■ TEXT:
Scientific knowledge about mercury concentrations in the atmosphere, the chemical behavior of different mercury compounds, and the propensity for long-range transport of different mercury compounds has developed over time. Some of the first measurements of atmospheric concentrations of mercury date back to the 1960s, when researchers detected high concentrations of mercury in the air in urban areas, such as around San Francisco (Williston 1968). These elevated mercury concentrations often coincided with high levels of other air pollutants. The first routine atmospheric mercury measurements began at a station in 1980 in Rörvik, Sweden (Iverfeldt 1991). Researchers at other sites began to measure atmospheric mercury concentrations in the 1990s, including at Wank Mountain in Germany in 1990, Cape Point in South Africa and Alert in Canada in 1995, and Mace Head in Ireland in 1996 (Slemr et al. 2003). Increasingly accurate measurements from these stations helped to document and determine regional and global atmospheric transport patterns of mercury and trends over time.
Today, atmospheric mercury monitoring stations exist in all regions of the world (Sprovieri et al. 2016). However, measurement data remain sparse in several regions, especially in the tropics and in the Southern Hemisphere (Obrist et al. 2018). Analytical techniques could be improved, specifically for measuring different forms of mercury in the atmosphere (Jaffe et al. 2014). The exact chemical composition of some of these forms of atmospheric mercury also remains unknown. Several measurement networks generate knowledge about mercury deposition, with most sites in the United States and Europe (Lindberg et al. 2007; Prestbo and Gay 2009). Historical records of mercury levels in environmental archives such as lake sediment cores are used to understand atmospheric deposition in the past (Biester et al. 2007). Measurements of mercury isotopes (atoms of mercury with different numbers of neutrons) are increasing in accuracy, and can help identify different sources of natural and anthropogenic mercury emissions as well as environmental processes such as chemical transformations in the atmosphere (Blum et al. 2014).
Institutions such as national and local laws and regulations address mercury emissions from various point sources. International air pollution agreements started to tackle mercury emissions in the 1980s. The Convention on Long-Range Transboundary Air Pollution (CLRTAP), originally developed in the 1970s to reduce pollution from sulfur dioxide and associated acid rain issues, began to consider mercury in the late 1980s (Selin and Selin 2006). Efforts under the Global Mercury Partnership have not only prompted increased awareness of mercury emissions, but also generated detailed technological information on control options for power generation and other major atmospheric sources. International expert groups, working under the Global Mercury Partnership and the Minamata Convention, develop and update technical guidelines for pollution controls. These guidelines communicate knowledge about techniques for air pollution control, including options for mercury controls and associated costs, and technical conditions and economic feasibility influence their application in different countries and situations (UNEP 2016).
Interactions
Mercury emissions from stationary sources to air are distributed widely in the environment. Figure 5.2 shows interactions in the atmospheric system for mercury: we have selected three interactions in the matrix (the items in bold type in boxes 1-1, 2-3, and 2-2) to focus on in this section; we then trace the pathways that influence these interactions, which we summarize in figure 5.3 (where the bold boxes correspond to the selected interactions). First, producers and consumers interact in socio-economic systems (box 1-1), producing energy and industrial goods that benefit society, and at the same time lead to emissions of mercury and other air pollutants (boxes 1-2, 2-1, 3-2, and 2-3). Second, industrial point sources emit mercury and other pollutants (box 2-3), and this mercury travels through the atmosphere and deposits in both nearby and remote ecosystems, where some is transformed into methylmercury that harms people (boxes 3-3 and 3-1). Third, air pollution control devices capture mercury and other air pollutants (box 2-2), affecting both emissions and costs to producers and consumers, while some of the captured mercury can be reused in other applications where it may be emitted to the atmosphere (boxes 2-3, 2-2, and 2-1).

Saved entries
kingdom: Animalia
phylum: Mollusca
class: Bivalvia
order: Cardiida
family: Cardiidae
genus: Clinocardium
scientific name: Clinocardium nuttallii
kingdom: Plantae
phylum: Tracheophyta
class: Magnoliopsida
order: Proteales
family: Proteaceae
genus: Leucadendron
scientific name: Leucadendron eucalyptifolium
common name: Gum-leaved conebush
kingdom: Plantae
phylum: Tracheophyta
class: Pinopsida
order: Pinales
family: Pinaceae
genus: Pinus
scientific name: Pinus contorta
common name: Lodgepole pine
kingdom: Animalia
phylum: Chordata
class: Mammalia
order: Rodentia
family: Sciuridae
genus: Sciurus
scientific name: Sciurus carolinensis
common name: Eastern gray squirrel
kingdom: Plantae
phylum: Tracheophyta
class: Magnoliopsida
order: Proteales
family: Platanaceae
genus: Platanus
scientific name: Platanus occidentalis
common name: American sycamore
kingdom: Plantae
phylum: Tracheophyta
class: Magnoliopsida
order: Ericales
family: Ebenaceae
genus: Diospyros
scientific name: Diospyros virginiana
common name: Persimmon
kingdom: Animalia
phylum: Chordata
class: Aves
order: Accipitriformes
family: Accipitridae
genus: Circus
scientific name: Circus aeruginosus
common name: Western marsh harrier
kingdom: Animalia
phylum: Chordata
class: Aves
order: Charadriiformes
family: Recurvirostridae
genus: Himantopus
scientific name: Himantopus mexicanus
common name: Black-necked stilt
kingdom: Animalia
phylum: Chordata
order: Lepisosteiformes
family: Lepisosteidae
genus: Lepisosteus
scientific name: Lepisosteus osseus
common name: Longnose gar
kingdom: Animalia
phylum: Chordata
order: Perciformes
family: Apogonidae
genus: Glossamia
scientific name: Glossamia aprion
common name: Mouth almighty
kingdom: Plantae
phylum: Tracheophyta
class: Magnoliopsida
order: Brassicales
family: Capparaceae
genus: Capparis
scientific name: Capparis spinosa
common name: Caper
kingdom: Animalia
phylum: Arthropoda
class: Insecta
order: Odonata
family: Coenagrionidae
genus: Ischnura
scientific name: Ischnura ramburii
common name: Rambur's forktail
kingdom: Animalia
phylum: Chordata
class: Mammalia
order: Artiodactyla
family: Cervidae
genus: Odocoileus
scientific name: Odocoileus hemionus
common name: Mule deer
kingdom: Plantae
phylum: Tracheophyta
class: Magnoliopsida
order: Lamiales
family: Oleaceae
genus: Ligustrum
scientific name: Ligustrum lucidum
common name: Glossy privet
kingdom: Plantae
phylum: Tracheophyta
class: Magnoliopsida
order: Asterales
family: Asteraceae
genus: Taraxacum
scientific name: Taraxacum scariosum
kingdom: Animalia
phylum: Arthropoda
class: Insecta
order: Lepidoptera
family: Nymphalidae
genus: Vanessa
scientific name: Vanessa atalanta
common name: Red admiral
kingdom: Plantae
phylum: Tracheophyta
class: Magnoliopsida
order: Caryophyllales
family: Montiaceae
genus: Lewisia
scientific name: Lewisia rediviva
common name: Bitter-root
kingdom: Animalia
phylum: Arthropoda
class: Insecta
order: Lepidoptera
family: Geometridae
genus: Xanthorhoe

■ WHAT THE TASK ASKS: Please pick up the passage on atmospheric mercury, shown above the rows, and continue it from its last sentence.

■ ANSWER TO THIS TASK:
Interaction matrix for the atmospheric system for mercury.
Pathways of interactions in the atmospheric system for mercury. Bold box indicates focal interaction for each subsection.
Industrial Production and Air Pollution
Industrial production and air pollution originate with producers and consumers interacting in socio-economic systems (box 1-1). The industrial era marked the beginning of a dramatic expansion of production, consumption, and trade worldwide, which accelerated further after 1950 (Steffen et al. 2007). These interactions, through supply and demand, influence the production of energy and industrial goods (box 1-2). Between 1850 and 2017, global energy production increased by almost a factor of 20 (Ritchie and Roser 2019). During the same period, world gross domestic product (GDP)—the monetary value of goods and services in the economy—increased by a factor of more than 50 (Roser 2019). Energy and industrial goods provide benefits to producers and consumers (box 2-1). Increased production raised material standards of living and enabled dramatic improvements in health and educational attainment. But the beneficial impacts of these changes were not evenly distributed globally: the Global North industrialized earlier and faster than did much of the Global South.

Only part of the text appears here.